2026年7月14日
AI活用/連携

Dropbox、Claudeとの統合を発表 ChatGPT・Geminiに続き「AI共通のコンテンツ基盤」へ

ITmedia AI+2026年7月14日

Dropbox Japanは7月14日、AnthropicのClaudeとの統合を発表しました。ChatGPTやGemini Sparkに続く連携で、ファイル管理とAIエージェントをつなぐ動きが一段と加速しています。

これまでの流れ

この統合に至るまでの流れを振り返ります。

2024年11月
MCPの公開
Anthropicが、AIとデータソースをつなぐオープン標準「Model Context Protocol(MCP)」をオープンソースとして公開しました。

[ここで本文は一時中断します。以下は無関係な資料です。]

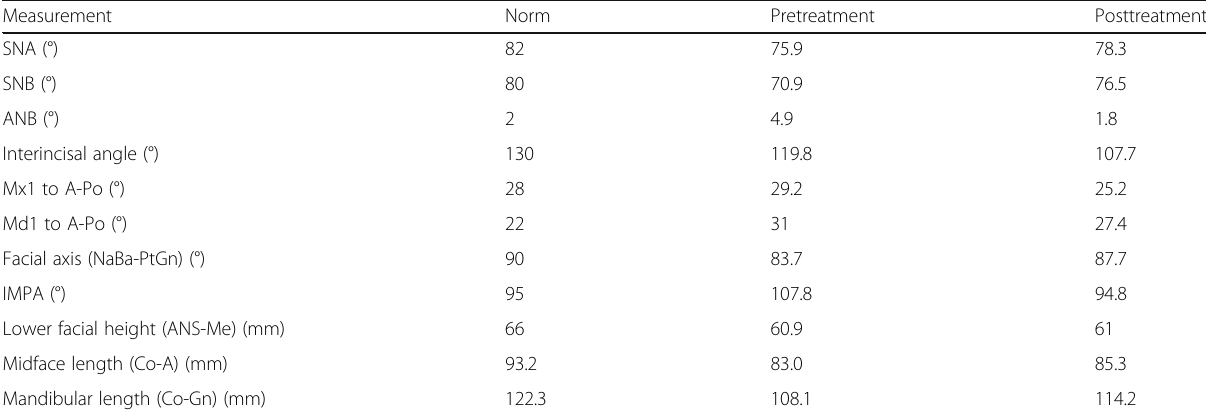
Table 1 Cephalometric measurements of patient 1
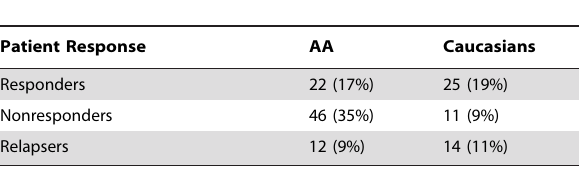
Table 4. Patient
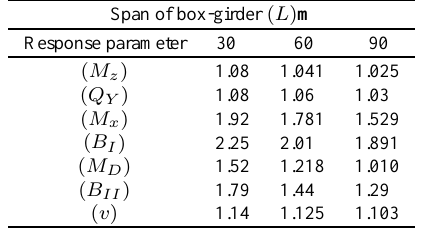
Table 7 Effect of span of box-girder bridge on impact factor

AIが外部のファイルやツールと連携する際の技術的な土台の一つとされています。
2026年4月
ChatGPTとの連携
Dropboxは、ChatGPT向けの新アプリ3種(Dropbox、Dropbox Dash、Reclaim AI)を発表し、OpenAIのプラットフォームとの連携を開始しました。
2026年6月
Gemini Sparkとの連携
Googleがパーソナル型AIエージェント「Gemini Spark」のアップデートを発表し、Dropboxを含む外部アプリとの連携を追加しました。
2026年7月14日
今日
Dropbox、Claudeとの統合を発表 ChatGPT・Geminiに続き「AI共通のコンテンツ基盤」へ

要点

なぜ重要か

企業の重要な資料の多くはDropboxのようなクラウドストレージに保存されています。これまでAIを使う際は、ファイルを手動でアップロードしたりコピー&ペーストしたりする手間が生じがちでした。今回の統合により、ClaudeがDropbox内のファイルを直接参照・更新できるようになり、業務でのAI活用の摩擦が一段と減ると期待されています。また、Dropboxが複数のAIサービスと横断的に連携することで、企業は特定のAIベンダーに縛られずにファイル管理を続けられる点も注目されています。

この先の見立て
今後は、Dropboxコネクタの実際の使い勝手や、企業のセキュリティ・権限管理がどこまで担保されるかが注目点になりそうです。ChatGPT・Gemini・Claudeという主要な生成AIとの連携がひととおり出そろったことで、AIエージェント同士がファイルを軸に競い合う構図がより鮮明になる可能性があります。同様の動きが他のクラウドストレージやSaaS事業者にも広がるかどうかも、今後の企業向けAI活用の展開を占う材料になりそうです。

※ Gemini Sparkとの連携は現時点で米国での提供が中心とされており、日本を含む他地域への展開時期は明らかになっていません。